You walk this ground as you did last year. It’s good for one hunt a year, maybe two. You take only one dog. One dog, the old one, who stays close and hunts pheasants better than the others, more thoroughly, less ram-charger-hell-bent-go-daddy.
This place is close to town. Closer to the blade. They came here as your kind has come for centuries: lured by word-of-mouth, tantalized by brochures, urged by magazine articles that rated your town as a “Top Ten.” You came then too, so you are well aware of the dark crow of hypocrisy perched on your shoulder.
Farm ground went under the blade. Tracts surveyed. Nail guns spit. Places to live and raise your children and clean air to breathe and those amazing mountains on all sides. Good country.
But soil as black as an Angus turned over for the last time, covered in asphalt, concrete.
The money stream dry. The realtors waiting tables. The construction guys on the road somewhere else. Some other boom.
Now it is as it has been for one hundred years. Farm ground. The surveyed and staked ground before you like some glowering storm off in the distance, a storm that promises to drop ice on the highway and force you elsewhere.

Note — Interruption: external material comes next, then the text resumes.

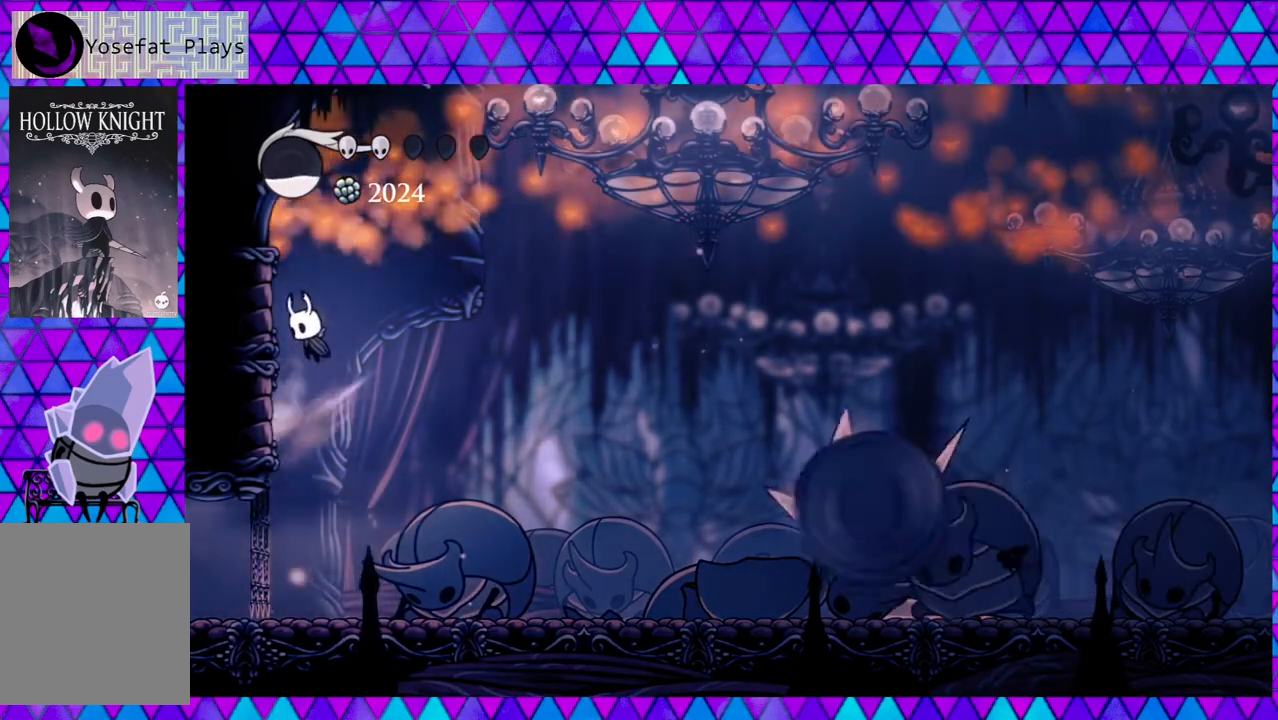
{"buttons": ["B", "DPAD_LEFT"], "left_stick": "center", "right_stick": "center", "events": [[133, "B", "up"], [467, "B", "down"]]}
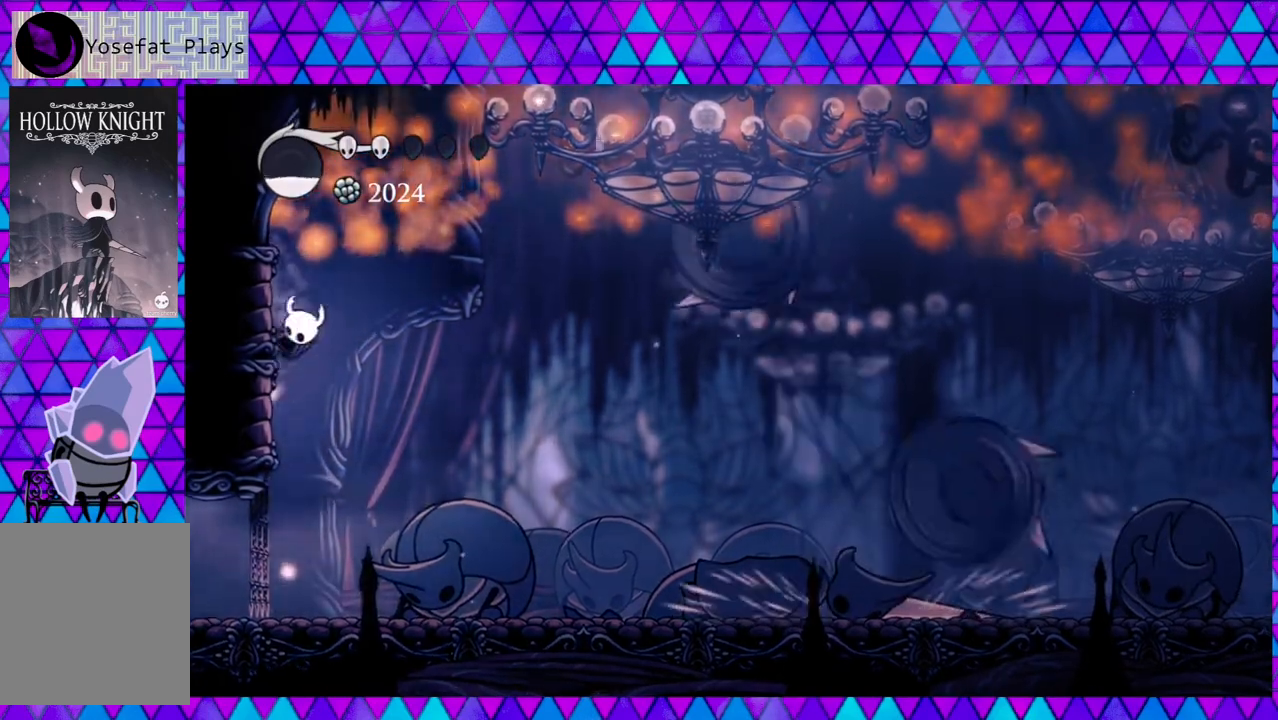
{"buttons": ["B", "DPAD_UP"], "left_stick": "center", "right_stick": "center", "events": [[200, "B", "up"], [450, "B", "down"], [500, "DPAD_LEFT", "up"], [500, "DPAD_UP", "down"]]}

You are aware of time here. Aware of economics. Aware of change. When you come here as you have come every year for a half dozen, you wonder if you’ll have to find some other place next year. If this place will be no more. You do not think of these things in other places where change seems to creep as slowly as lichen across granite.
You walk behind the old dog and watch him move through the snowberry and tangle rose. You scrape along behind him and look for tracks in the snow. You start to pick up some, tracks of running roosters, a covey of feeding Huns, a doe-fawn combo. The old dog cuts parabolas on open ground, then finds a line that only he can feel and follows it, as if being reeled there. Then, a point. The cock bird goes up and you swing and pull and touch his warmth when the old man brings him back.
You go on now, thinking about hunting and unaware of time and change and development. There’s a hen beneath a solid point, and then another rooster warm in your hand and then you are out of cover and out of ground to hunt.
Two roosters on good ground. Two is enough. Save some for next year. Save some now. The ‘dozers will get the rest. –TR
Great writing fella, i was there with you. Wishing I had a dog and better boots.
SBW
Great piece –
Bruce, you had me.
I know what it is to mourn the loss of spaces we love. I cannot drive through the place that I was raised without feeling loss. If you love the land you choose to stay or to leave, and I don’t know which is worse.
Sorry, I misspoke in naming Bruce in my comment above. Of course I meant Tom.